Autre atteinte au pouvoir d'achat et au statut du salariat, c'est-à-dire à la cohésion sociale : la fragmentation générée par un tel dispositif. En effet, si la prime d'intéressement existe dans 50 % des entreprises de plus de 49 salariés, elle concerne seulement 3 % des TPE et 10 % des entreprises de 10 à 49 salariés. Une fois de plus, tous les salariés ne bénéficieront pas du même traitement.
Vous avez commencé par casser le salariat en lui substituant des statuts très aléatoires ou les PVV, c'est-à-dire les primes de vente – j'ai d'ailleurs le sentiment que la droite ne connaît pas l'entreprise, pour proposer des projets de loi de ce type. (Protestations sur les bancs du groupe UMP.) Dans certaines entreprises, les salariés touchent en effet un salaire minimum, auquel s'ajoutent les PVV. Je n'y suis pas favorable, mais au moins celles-ci sont-elles liées à l'expertise des salariés, ce qui n'est pas le cas des primes d'intéressement, qui dépendent de la stratégie des entreprises.

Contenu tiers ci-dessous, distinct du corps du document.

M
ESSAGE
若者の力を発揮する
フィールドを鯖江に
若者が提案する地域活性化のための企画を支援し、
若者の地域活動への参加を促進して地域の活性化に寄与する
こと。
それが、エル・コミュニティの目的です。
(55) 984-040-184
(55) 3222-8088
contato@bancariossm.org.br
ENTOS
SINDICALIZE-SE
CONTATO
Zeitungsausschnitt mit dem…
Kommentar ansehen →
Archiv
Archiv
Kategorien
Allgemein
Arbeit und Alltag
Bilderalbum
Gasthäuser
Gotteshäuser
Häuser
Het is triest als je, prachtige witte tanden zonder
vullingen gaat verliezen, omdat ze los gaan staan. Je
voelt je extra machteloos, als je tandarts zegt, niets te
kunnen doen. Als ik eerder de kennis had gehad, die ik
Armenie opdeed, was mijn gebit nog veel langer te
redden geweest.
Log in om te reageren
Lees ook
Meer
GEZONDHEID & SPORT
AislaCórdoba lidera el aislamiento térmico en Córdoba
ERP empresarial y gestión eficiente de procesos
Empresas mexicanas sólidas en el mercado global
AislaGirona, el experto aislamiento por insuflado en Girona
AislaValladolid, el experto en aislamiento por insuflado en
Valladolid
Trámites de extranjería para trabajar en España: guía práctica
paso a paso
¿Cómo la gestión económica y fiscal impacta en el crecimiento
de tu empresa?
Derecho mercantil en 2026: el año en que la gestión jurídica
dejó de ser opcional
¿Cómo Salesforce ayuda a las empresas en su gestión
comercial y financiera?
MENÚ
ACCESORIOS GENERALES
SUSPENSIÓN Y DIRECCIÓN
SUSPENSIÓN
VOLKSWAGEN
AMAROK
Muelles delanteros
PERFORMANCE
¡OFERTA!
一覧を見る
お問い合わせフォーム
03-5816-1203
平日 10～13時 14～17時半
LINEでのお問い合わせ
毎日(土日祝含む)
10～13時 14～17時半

Tout à l'heure, j'ai entendu le président Ollier parler de cogestion. Mais c'est une tromperie ! La cogestion, ce n'est pas une aumône que l'on distribue sous la forme d'une prime d'intéressement quand l'entreprise va bien pour faire taire le salarié, en le prenant pour un benêt. La cogestion, c'est un débat équilibré mené entre le patronat et les salariés pour définir une co-stratégie. Or, votre projet de loi ne comporte aucune contrepartie de cette sorte. Parler de cogestion alors qu'il s'agit de faire l'aumône en distribuant une prime qui se substituera au salaire et à la reconnaissance du travail effectué, c'est pousser le bouchon un peu loin. Ce n'est plus de la communication, mais une tromperie vis-à-vis des salariés.
Enfin, il est évident que le projet de loi ne créera aucune nouvelle dynamique dans les PMI-PME. Aucune étude d'impact n'a été réalisée et le dispositif ne sera pas harmonisé entre les différents secteurs d'activité, alors que l'intéressement ne fait pas partie de la culture des secteurs de la restauration ou du commerce, par exemple.
Ce projet de loi est donc un triple leurre, qui doit être condamné en tant que tel. Il nous faut dénoncer vigoureusement ces sucettes que la droite s'imagine pouvoir faire avaler aux salariés, qui sont, au demeurant, beaucoup plus lucides qu'elle ne le pense. (Applaudissements sur les bancs du groupe SRC.)